◆ WHAT TO PRODUCE:
Below are entries; tally how many lines hold the string "November" and answer with only that figure.

(Collected data)
============
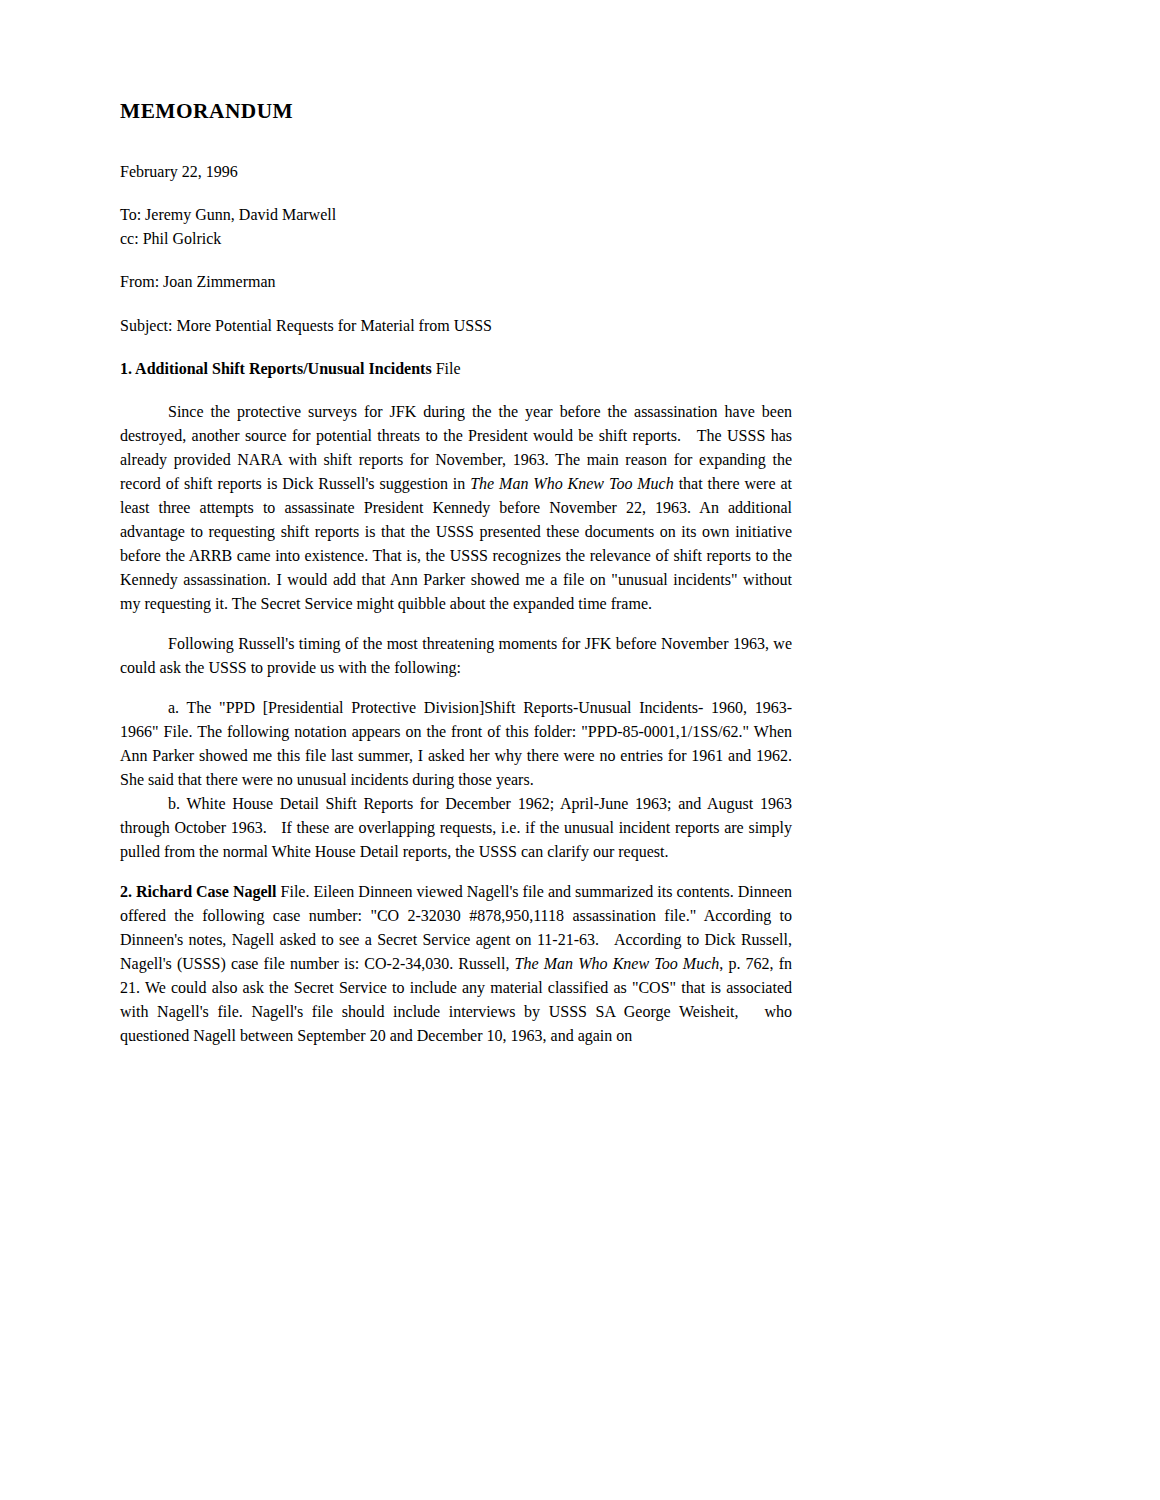MEMORANDUM
February 22, 1996
To: Jeremy Gunn, David Marwell
cc: Phil Golrick
From: Joan Zimmerman
Subject: More Potential Requests for Material from USSS
1. Additional Shift Reports/Unusual Incidents File
Since the protective surveys for JFK during the the year before the assassination have been destroyed, another source for potential threats to the President would be shift reports. The USSS has already provided NARA with shift reports for November, 1963. The main reason for expanding the record of shift reports is Dick Russell's suggestion in The Man Who Knew Too Much that there were at least three attempts to assassinate President Kennedy before November 22, 1963. An additional advantage to requesting shift reports is that the USSS presented these documents on its own initiative before the ARRB came into existence. That is, the USSS recognizes the relevance of shift reports to the Kennedy assassination. I would add that Ann Parker showed me a file on "unusual incidents" without my requesting it. The Secret Service might quibble about the expanded time frame.
Following Russell's timing of the most threatening moments for JFK before November 1963, we could ask the USSS to provide us with the following:
a. The "PPD [Presidential Protective Division]Shift Reports-Unusual Incidents- 1960, 1963-1966" File. The following notation appears on the front of this folder: "PPD-85-0001,1/1SS/62." When Ann Parker showed me this file last summer, I asked her why there were no entries for 1961 and 1962. She said that there were no unusual incidents during those years.
b. White House Detail Shift Reports for December 1962; April-June 1963; and August 1963 through October 1963. If these are overlapping requests, i.e. if the unusual incident reports are simply pulled from the normal White House Detail reports, the USSS can clarify our request.
2. Richard Case Nagell File. Eileen Dinneen viewed Nagell's file and summarized its contents. Dinneen offered the following case number: "CO 2-32030 #878,950,1118 assassination file." According to Dinneen's notes, Nagell asked to see a Secret Service agent on 11-21-63. According to Dick Russell, Nagell's (USSS) case file number is: CO-2-34,030. Russell, The Man Who Knew Too Much, p. 762, fn 21. We could also ask the Secret Service to include any material classified as "COS" that is associated with Nagell's file. Nagell's file should include interviews by USSS SA George Weisheit, who questioned Nagell between September 20 and December 10, 1963, and again on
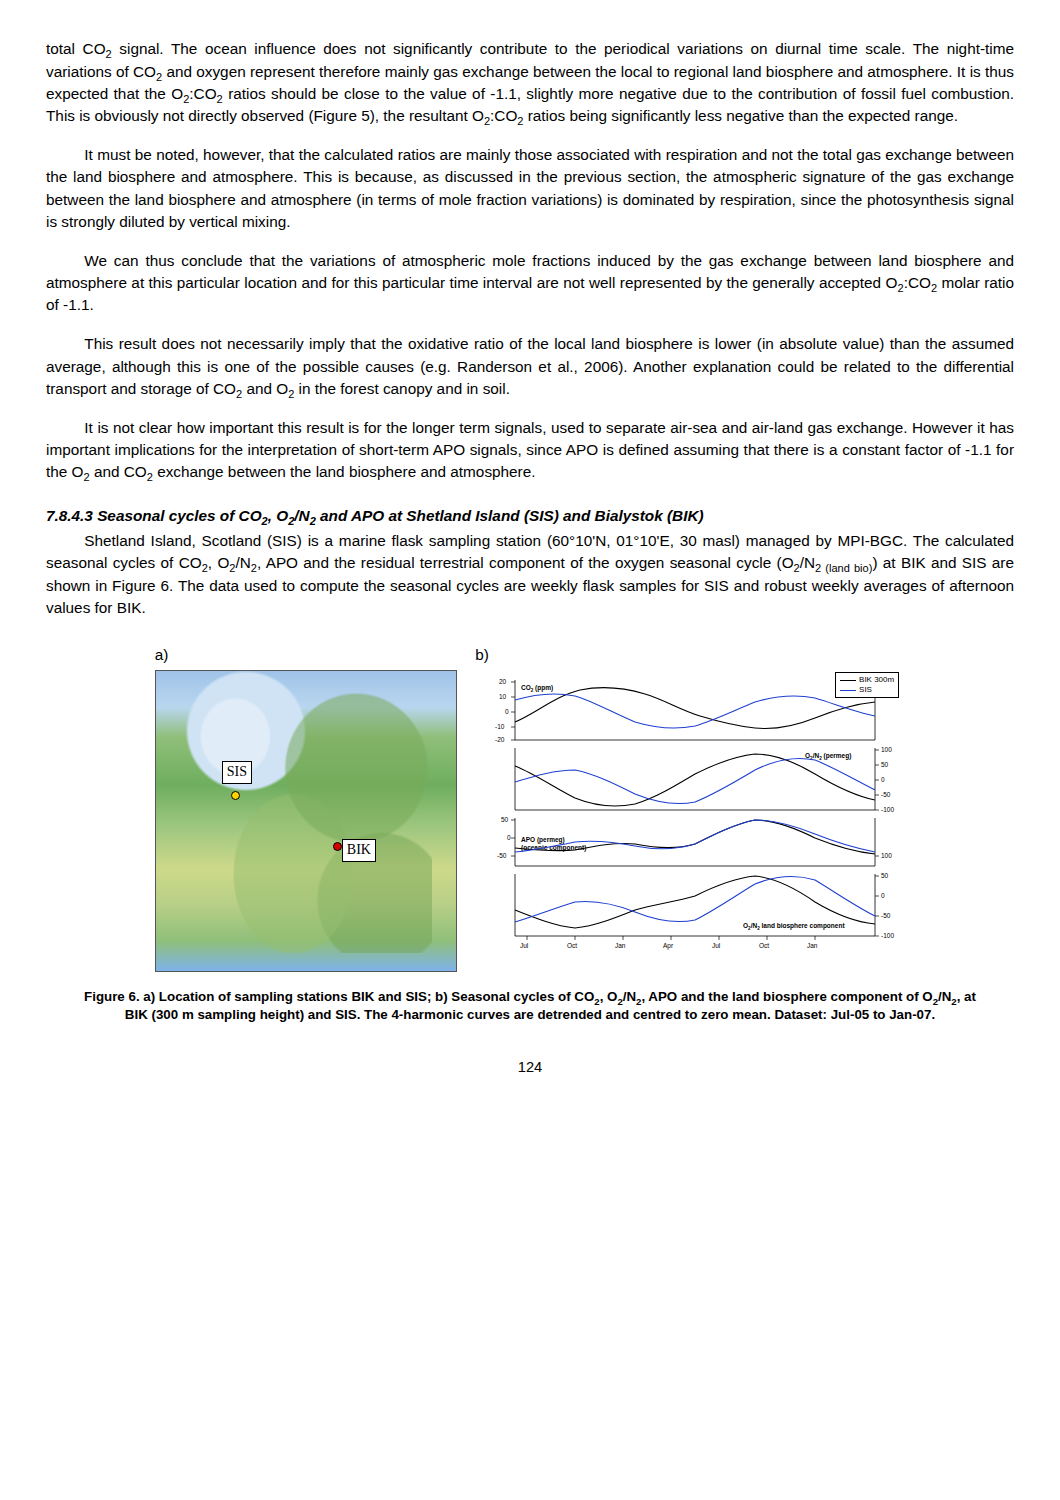total CO2 signal. The ocean influence does not significantly contribute to the periodical variations on diurnal time scale. The night-time variations of CO2 and oxygen represent therefore mainly gas exchange between the local to regional land biosphere and atmosphere. It is thus expected that the O2:CO2 ratios should be close to the value of -1.1, slightly more negative due to the contribution of fossil fuel combustion. This is obviously not directly observed (Figure 5), the resultant O2:CO2 ratios being significantly less negative than the expected range.
It must be noted, however, that the calculated ratios are mainly those associated with respiration and not the total gas exchange between the land biosphere and atmosphere. This is because, as discussed in the previous section, the atmospheric signature of the gas exchange between the land biosphere and atmosphere (in terms of mole fraction variations) is dominated by respiration, since the photosynthesis signal is strongly diluted by vertical mixing.
We can thus conclude that the variations of atmospheric mole fractions induced by the gas exchange between land biosphere and atmosphere at this particular location and for this particular time interval are not well represented by the generally accepted O2:CO2 molar ratio of -1.1.
This result does not necessarily imply that the oxidative ratio of the local land biosphere is lower (in absolute value) than the assumed average, although this is one of the possible causes (e.g. Randerson et al., 2006). Another explanation could be related to the differential transport and storage of CO2 and O2 in the forest canopy and in soil.
It is not clear how important this result is for the longer term signals, used to separate air-sea and air-land gas exchange. However it has important implications for the interpretation of short-term APO signals, since APO is defined assuming that there is a constant factor of -1.1 for the O2 and CO2 exchange between the land biosphere and atmosphere.
7.8.4.3 Seasonal cycles of CO2, O2/N2 and APO at Shetland Island (SIS) and Bialystok (BIK)
Shetland Island, Scotland (SIS) is a marine flask sampling station (60°10'N, 01°10'E, 30 masl) managed by MPI-BGC. The calculated seasonal cycles of CO2, O2/N2, APO and the residual terrestrial component of the oxygen seasonal cycle (O2/N2 (land bio)) at BIK and SIS are shown in Figure 6. The data used to compute the seasonal cycles are weekly flask samples for SIS and robust weekly averages of afternoon values for BIK.
a)
SIS BIK
b)
BIK 300m
SIS
20 10 0 -10 -20 CO2 (ppm) 100 50 0 -50 -100 O2/N2 (permeg) 50 0 -50 100 APO (permeg) (oceanic component) 50 0 -50 -100 O2/N2 land biosphere component Jul Oct Jan Apr Jul Oct Jan
Figure 6. a) Location of sampling stations BIK and SIS; b) Seasonal cycles of CO2, O2/N2, APO and the land biosphere component of O2/N2, at BIK (300 m sampling height) and SIS. The 4-harmonic curves are detrended and centred to zero mean. Dataset: Jul-05 to Jan-07.
124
============
◆ SOLUTION TO THIS EXERCISE:
2